Les progrès limités du monde dans la lutte contre la pauvreté des enfants au cours des dernières années pourraient être détruits par la pandémie de coronavirus, ont averti l’ONU et la Banque mondiale .

Selon une étude conjointe, des progrès «à un rythme lent et inégalement répartis» signifiaient qu’un enfant sur six vivait dans la pauvreté avant même la pandémie .

«Ces chiffres à eux seuls devraient choquer n’importe qui. Et l’ampleur et la profondeur de ce que nous savons sur les difficultés financières provoquées par la pandémie ne feront qu’empirer les choses », a déclaré Sanjay Wijesekera, directeur de l’Unicef.

Les agences humanitaires ont à maintes reprises mis en garde contre les difficultés économiques provoquées par la pandémie et la possibilité que la lutte contre la pauvreté recule de plusieurs décennies .

Sanjay Wijesekera a déclaré que les gouvernements doivent planifier comment protéger les enfants afin d’éviter «des niveaux de pauvreté inconnus depuis de très nombreuses années».

L’étude indique que la plupart des pays ont trouvé des moyens de compléter leurs revenus grâce à des distributions en espèces, mais que la plupart des programmes ne sont que de courte durée et ne sont pas en mesure de contrer les effets durables de la pandémie.

Il a appelé à des changements structurels pour éviter une grave escalade de la pauvreté, grâce aux allocations familiales, à la garde d’enfants et à un soutien accru aux travailleurs.

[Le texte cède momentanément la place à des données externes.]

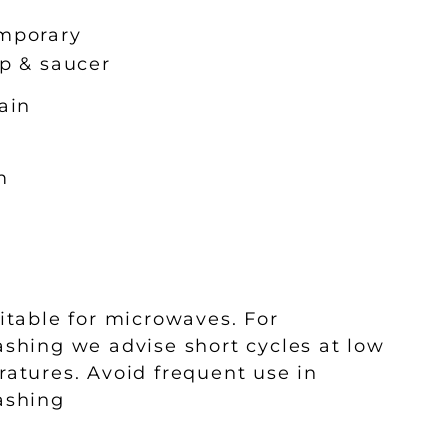
mporary
p & saucer
ain
m
m
l
itable for microwaves. For
shing we advise short cycles at low
atures. Avoid frequent use in
ashing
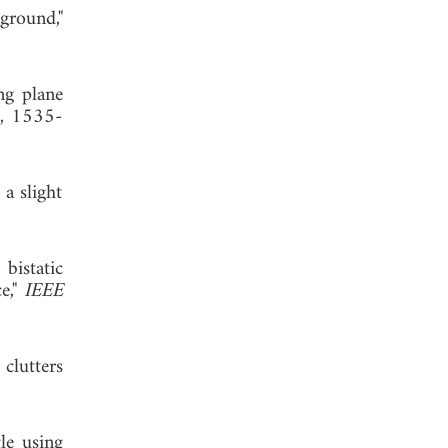
ground,"
ng plane
1, 1535-
 a slight
bistatic
e,"
IEEE
 clutters
le using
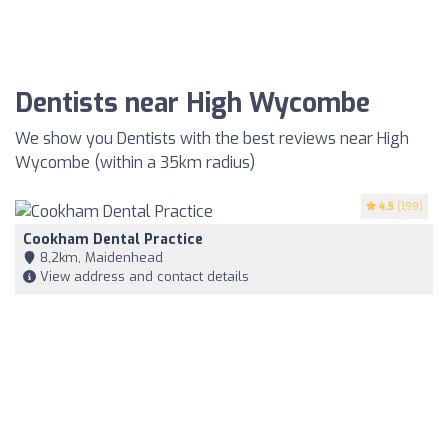
Dentists near High Wycombe
We show you Dentists with the best reviews near High
Wycombe (within a 35km radius)
4.5
(199)
Cookham Dental Practice
8,2km, Maidenhead
View address and contact details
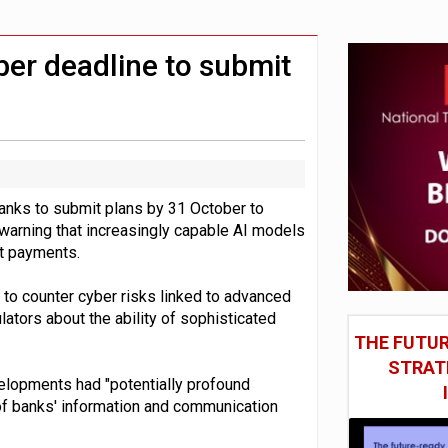
st UK listings market
model’
er deadline to submit
nks to submit plans by 31 October to
, warning that increasingly capable AI models
pt payments.
to counter cyber risks linked to advanced
ators about the ability of sophisticated
THE FUTUR
STRAT
velopments had "potentially profound
e" of banks' information and communication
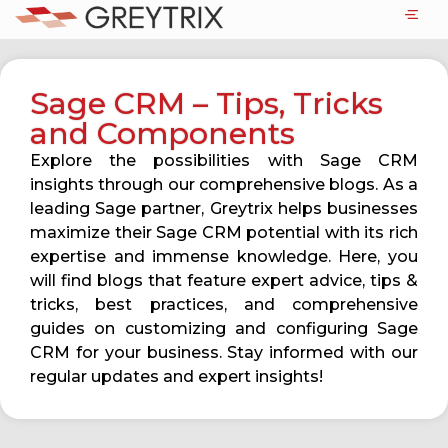
Sage CRM – Tips, Tricks
and Components
Explore the possibilities with Sage CRM
insights through our comprehensive blogs. As a
leading Sage partner, Greytrix helps businesses
maximize their Sage CRM potential with its rich
expertise and immense knowledge. Here, you
will find blogs that feature expert advice, tips &
tricks, best practices, and comprehensive
guides on customizing and configuring Sage
CRM for your business. Stay informed with our
regular updates and expert insights!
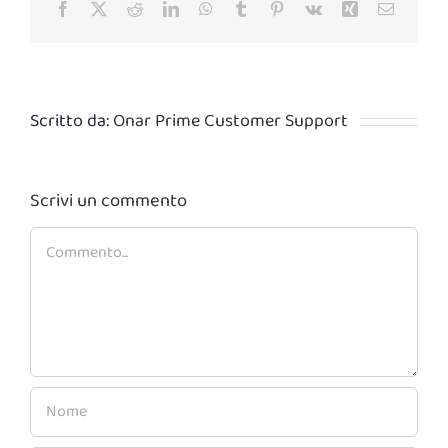
Facebook
X
Reddit
LinkedIn
WhatsApp
Tumblr
Pinterest
Vk
Xing
Email
Scritto da:
Onar Prime Customer Support
Scrivi un commento
Commento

L’étude indique que près de la moitié des pauvres dans le monde sont des enfants, une proportion plus élevée qu’en 2013, car moins de progrès ont été réalisés dans la lutte contre la pauvreté des enfants que pour les adultes.

À l’échelle mondiale, il y a eu une réduction de l’extrême pauvreté infantile entre 2013 et 2017, mais ce n’était pas le cas dans toutes les régions, l’Afrique subsaharienne enregistrant une augmentation de 64 millions d’enfants dans l’extrême pauvreté.

La directrice mondiale de la pratique mondiale sur la pauvreté et l’équité de la Banque mondiale, Carolina Sánchez-Páramo, a déclaré que ne pas protéger les enfants des effets de la pandémie aurait des conséquences sociales à long terme.

«L’extrême pauvreté prive des centaines de millions d’enfants de la possibilité de réaliser leur potentiel, en termes de développement physique et cognitif, et menace leur capacité à obtenir de bons emplois à l’âge adulte», a-t-elle déclaré.

En France, plus d’un millier d’enfants ont dormi dans la rue ou dans des abris de fortune la veille de la rentrée scolaire. Ce chiffre ne prenait en compte que les enfants ayant appelé le 115 avant de dormir dehors.